Relationship Between Alt-Ac and DH (Question 1)
- As many of you may have seen, Stanley Fish recently had a piece in The New York Times, where he talks about the rise of the digital humanities at the MLA. His observation is a bit behind those (Howard 2009; Pannapacker 2009; Howard 2011; Pannapacker 2011) who made similar statements about the 2009 and 2011 MLA…but we’ll give him a break. He is Stanley Fish, after all.
- What you might not have seen was the very smart response to Fish from Ted Underwood, who teaches eighteenth- and nineteenth-century literature in the English department of the University of Illinois, Urbana-Champaign.
- Underwood suggests that one of the reasons why DH is not the future of literary studies is because it “is not a movement within literary studies.” It’s equally at home in history departments (the slate of DH activities happening at the AHA right now certainly bear witness to this fact), in art history, in linguistics, in libraries, and many more corners of the campus.
- Underwood calls digital humanities “extra disciplinary.” We might say the same thing about alt-academics.
- One of the obvious connections between DH and alt-ac, then, is how extra-disciplinary they both are.
The Future (Questions 2 & 3)
- Question #2: Is alt-ac the future of DH?

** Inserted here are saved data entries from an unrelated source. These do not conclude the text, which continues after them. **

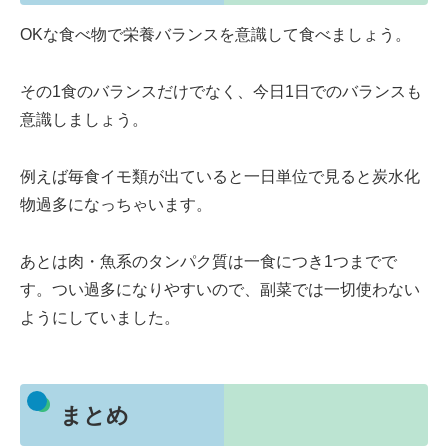
OKな食べ物で栄養バランスを意識して食べましょう。
その1食のバランスだけでなく、今日1日でのバランスも
意識しましょう。
例えば毎食イモ類が出ていると一日単位で見ると炭水化
物過多になっちゃいます。
あとは肉・魚系のタンパク質は一食につき1つまでで
す。つい過多になりやすいので、副菜では一切使わない
ようにしていました。
まとめ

- Well…not entirely. We have the creation of tenure track positions—and occasionally cluster hires—at places such as Maryland, Nebraska, Iowa, Clemson, Northeastern, and more. These positions are clearly not alt-ac.
- But insofar as scholarship in the Digital Humanities tends to require collaboration on multiple scales, those in these positions will in fact be “alt”—marked by difference. The pursuit of tenure for these scholars won’t be the same as those who have previously been promoted.
- What’s more, I think alt-ac is the likely track for most positions in the digital humanities—and probably for the university as a whole.
- In fact, let’s face it: the university is already primarily populated by people who are non-fac. And many of the non-fac are the alt-ac.
- That being said, alt-ac cannot mean short, terminal contracts; alt-ac cannot be a continued casualization of labor in the university. Instead, we should look to models elsewhere in the university—libraries, administration, research only positions—for helping us structure these career paths, both within and without DH.
- What’s more, these must be career paths. We need to think about how to create opportunities for advancement.
- Now let’s turn it around (question #3, by the way): Is DH the future of alt-ac?
- There many different ways to get your “alt on” that don’t involve building things (as Stephen Ramsay would have it). You can find alt-ac careers in a library, in a museum, in an archive, in a federal agency, in a think tank, or even—dare I say it—in administration.
- So it’s not necessarily helpful for us to frame alt-ac as only being a thing that happens in digital humanities.
- Again, one of the lessons of “alt-ac” as a concept is that there is intellectual labor in getting things done, in accomplishing the very impressive and real work of the university, throughout the whole university.
- And finally, a question (#4) that I’ve heard no one ask aloud: how should the MLA deal with the rise of alt-ac?
After all, sessions like this have little to do (on the surface at least) with the study of the modern languages.
- #5, and the kicker:
Can the MLA shift its purpose from representing those who teach and research modern languages to those who study or studied the modern languages?
- This simple shift would be enough to make the whole of what we’re discussing—to say nothing of the panelists—belong unequivocally at this annual Convention. I’m not sure that it’s something that alt-ac needs so much as a way to keep the MLA relevant with what the transformations we’re facing.
- More than either an object or method of study, the digital is something that is happening to the humanities in the 21st century.
- And alt-ac is something that is happening to universities.
It is not the only thing nor is it necessarily the most important. But it’s happening and in some cases it’s a very good thing.
- Perhaps in 2017 (or ’18 or ’19) we’ll be reading a piece from Stanley Fish talking about the rise of reconfigured, hybrid professionals at the MLA. And if in 2018 he’s a few years late in noticing the rise of alt-ac, well, so much the luckier for the rest of us who will have been the beneficiaries of the future’s accelerated arrival.